On the third day of an evidentiary hearing before a federal judge, a retired U.S. marshal directly contradicted a former colleague's claims of overhearing a drug user reveal details about the 1970 murders while driving her between detention facilities in upstate South Carolina and Raleigh, N.C.

Former Deputy U.S. Marshal Dennis Meehan said the car ride, described by now-deceased Deputy U.S. Marshal Jimmy Britt, never happened. Instead, Meehan claimed to be the driver who transported Helena Stoeckley to Raleigh and said he picked her up in Charlotte, N.C.

Earlier this week, the defense introduced a sworn affidavit in which Britt described a meeting where he heard a prosecutor threaten Stoeckley with murder charges if she testified that she was at the crime scene during the killings.

But today, prosecution witnesses questioned Britt's credibility. Former Chief Deputy U.S. Marshal Eddie Sigmon said Britt lied about the number of overtime hours he worked and once got into a fist fight with another marshal over a woman.

"I would say he was a very marginal employee," former U.S. Marshal William Berryhill, Jr. said. "I found Jimmy Britt to be fairly large in ego."

Although Stoeckley, who died in 1983, denied having any recollection of the crime when she testified in MacDonald's 1979 trial, her alleged confessions to family and friends have been a central part of the defense's case as they seek to overturn the murder conviction.

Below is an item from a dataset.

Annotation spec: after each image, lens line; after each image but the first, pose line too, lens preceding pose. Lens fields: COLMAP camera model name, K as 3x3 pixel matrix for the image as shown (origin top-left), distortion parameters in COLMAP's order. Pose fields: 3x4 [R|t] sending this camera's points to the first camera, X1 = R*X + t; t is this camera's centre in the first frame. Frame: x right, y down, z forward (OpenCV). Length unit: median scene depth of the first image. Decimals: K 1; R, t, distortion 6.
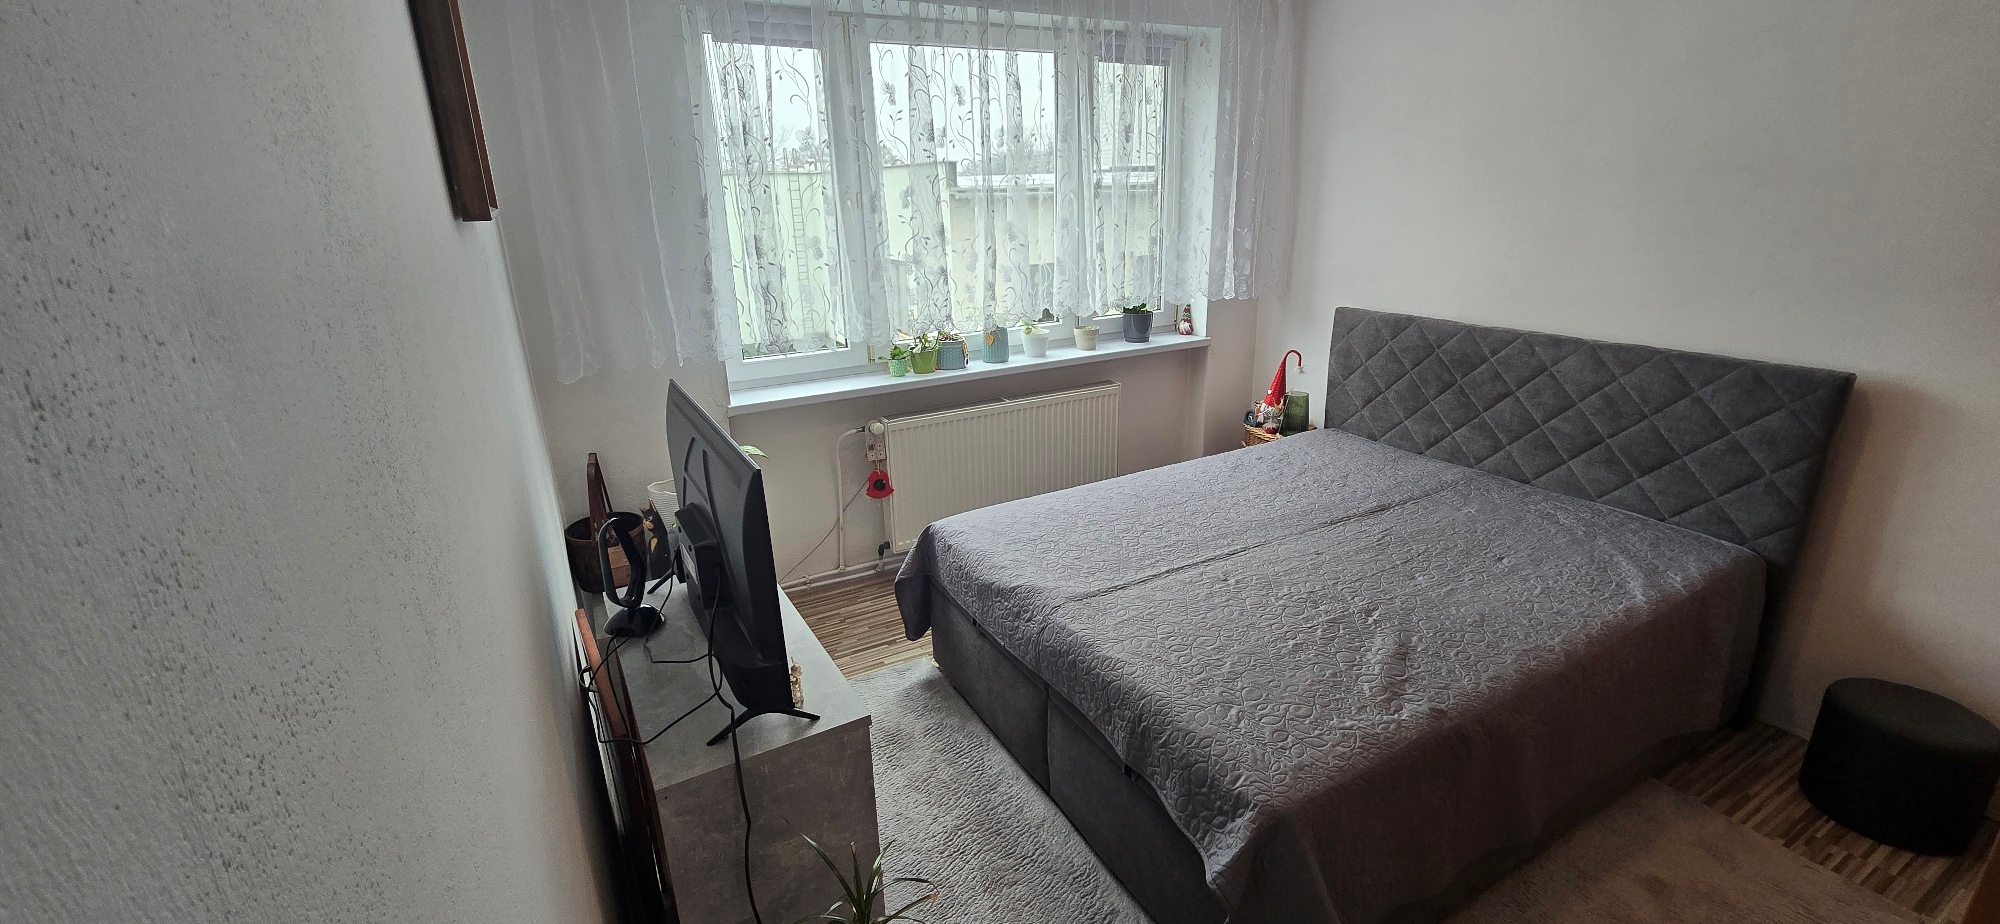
lens RADIAL K [[818.5, 0, 993.7], [0, 818.5, 446.9], [0, 0, 1]] dist [0.000836, 0.000205]
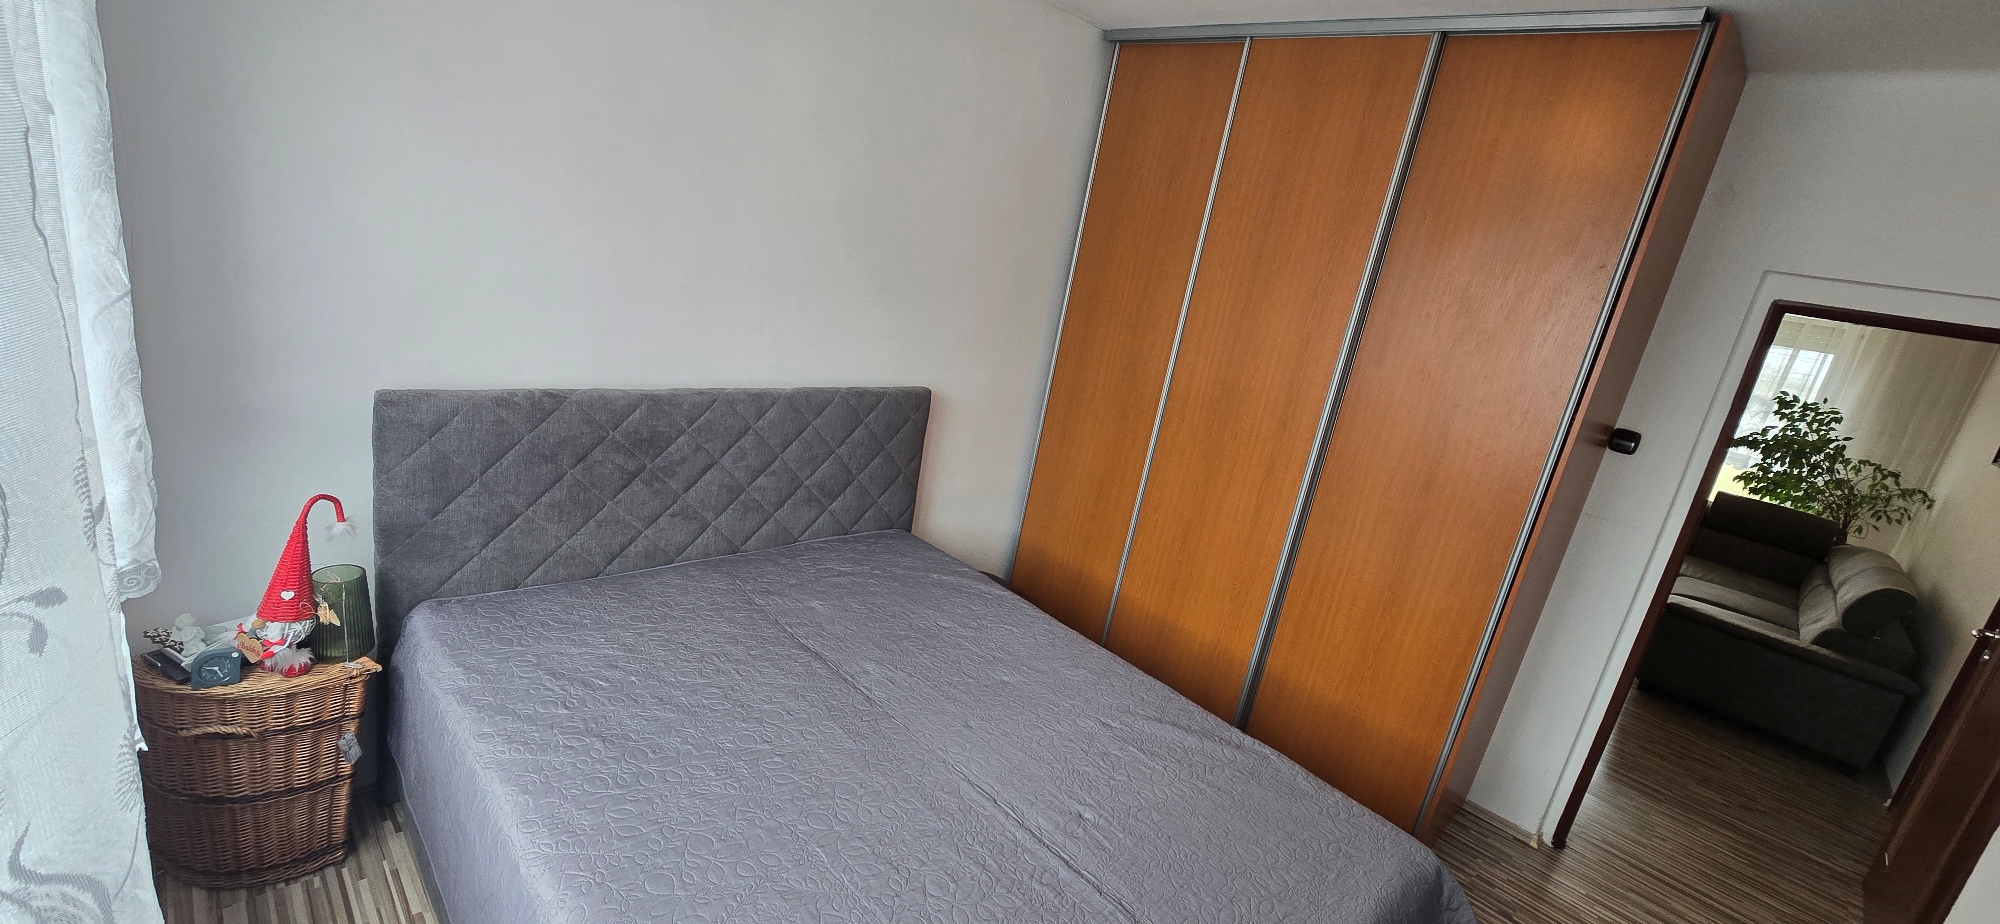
lens RADIAL K [[818.5, 0, 993.7], [0, 818.5, 446.9], [0, 0, 1]] dist [0.000836, 0.000205]
pose [[-0.239051, -0.258349, 0.936008, -0.225256], [0.147230, 0.943167, 0.297926, -0.288864], [-0.959780, 0.209028, -0.187428, 0.869409]]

Bob Stevenson, the brother of MacDonald's murdered wife Colette told reporters outside the courthouse, "If you take a lie detector test, of what value is it to an insane person talking with a drug-addled mind. It's useless!"

But the woman who married MacDonald while he was in prison said Stoeckley's drug use fit the profile of many people involved in violent crimes.

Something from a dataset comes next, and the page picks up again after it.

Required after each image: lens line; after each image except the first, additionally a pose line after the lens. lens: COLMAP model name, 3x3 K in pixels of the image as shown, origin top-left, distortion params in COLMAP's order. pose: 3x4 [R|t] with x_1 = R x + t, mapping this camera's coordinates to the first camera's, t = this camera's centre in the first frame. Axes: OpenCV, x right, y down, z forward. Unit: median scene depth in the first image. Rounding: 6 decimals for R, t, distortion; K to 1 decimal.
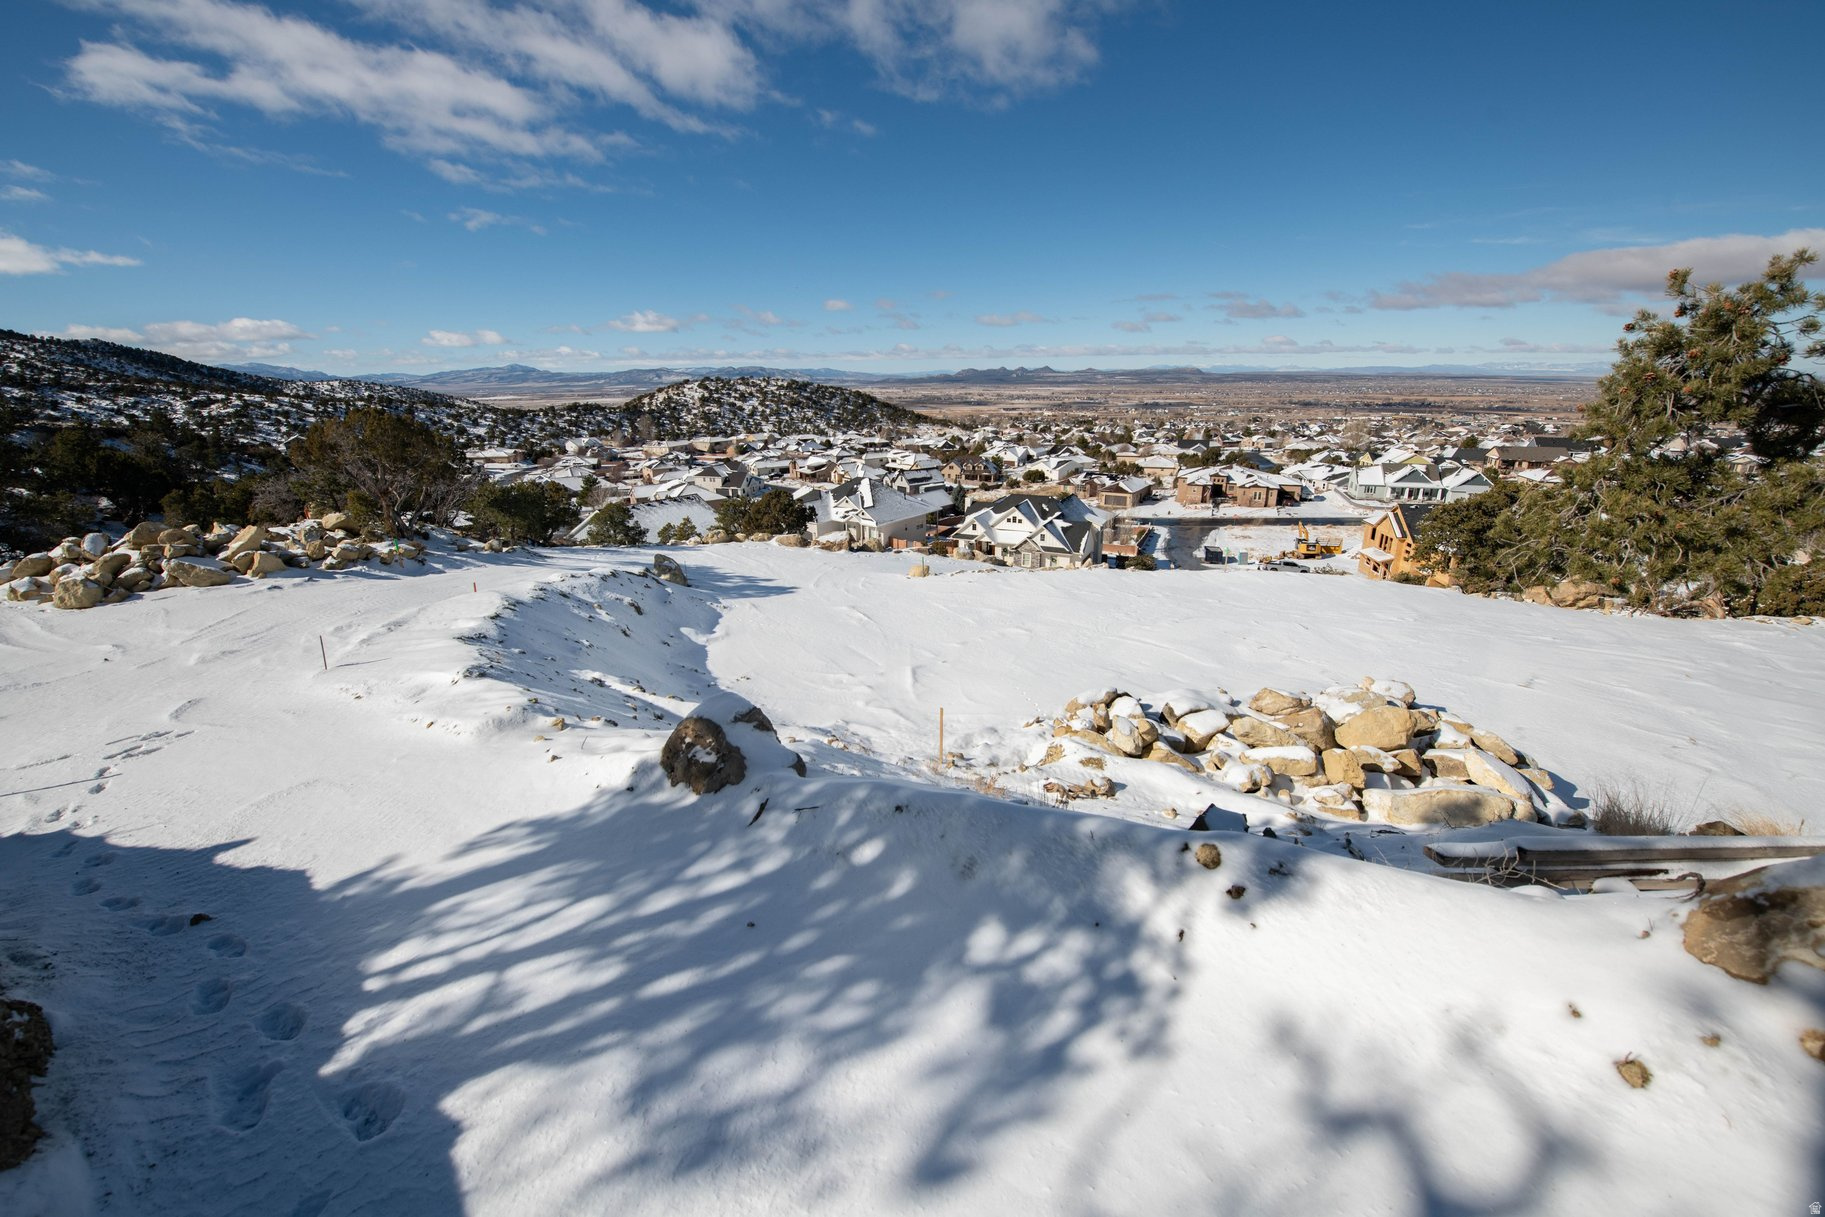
lens RADIAL K [[714.8, 0, 905.6], [0, 714.8, 597.6], [0, 0, 1]] dist [0.001313, 0.000083]
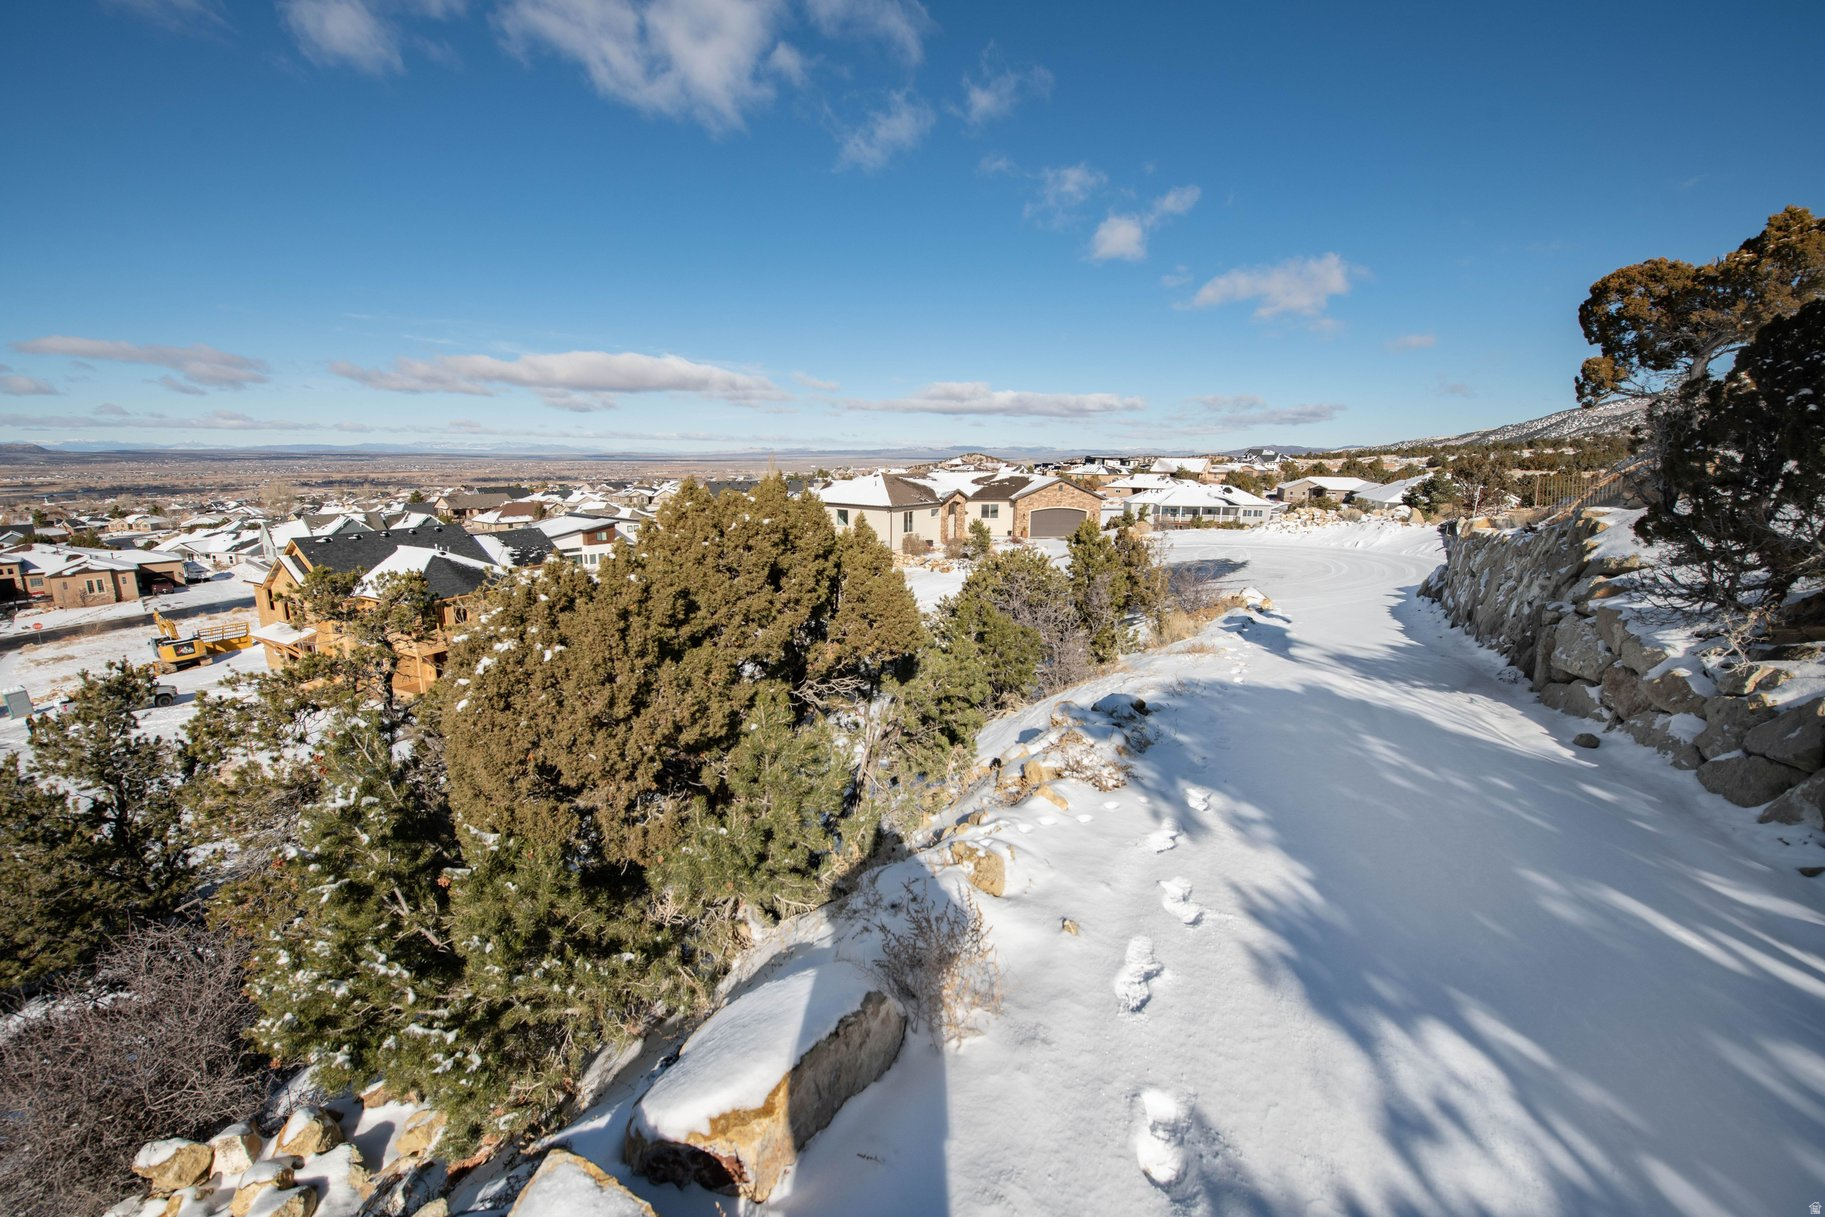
lens RADIAL K [[714.8, 0, 905.6], [0, 714.8, 597.6], [0, 0, 1]] dist [0.001313, 0.000083]
pose [[0.318810, -0.165841, 0.933197, 0.150031], [0.266066, 0.960644, 0.079821, -0.001827], [-0.909708, 0.222844, 0.350388, 0.181656]]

"(In) all the really horrible, brutal murders, people are strung out on drugs," Kathryn MacDonald said. "I know from [Stoeckley's] statements, she wanted protection. And without protection, she was hedging."

This afternoon, the prosecutor in the 1979 trial testified he never threatened Stoeckley and insisted Britt was never in the meeting room.

"We would not have asked him to be in the room," former U.S. Attorney Jim Blackburn told reporters as he left the courthouse. "It is absolutely untrue. And another word for untrue is a lie."

But MacDonald defended Britt.

"He was a maverick and some people may not have liked that," she said. "I ask you to look up Mr. Britt's record with the U.S. Marshals Service and see how highly he was held in esteem by the judges and his own people and measure that against Jim Blackburn's reputation."

Blackburn's legal career ended in 1993 when he plead guilty to forgery, fraud and embezzlement for faking judges' signatures on phony legal documents and stealing funds from his private law firm to award clients for bogus judgments. After serving three and a half months in prison, he worked as a waiter until he established his new career as a motivational speaker on ethics and law.

The hearing is expected to wrap up Thursday, with prosecutors calling author Joe McGinniss as their last witness. McGinniss wrote 'Fatal Vision' in 1983. The book led to a TV mini-series the following year and was highly influential in the public's perception of MacDonald's conviction.

Whether the story gets a new ending will rest in the hands of the judge.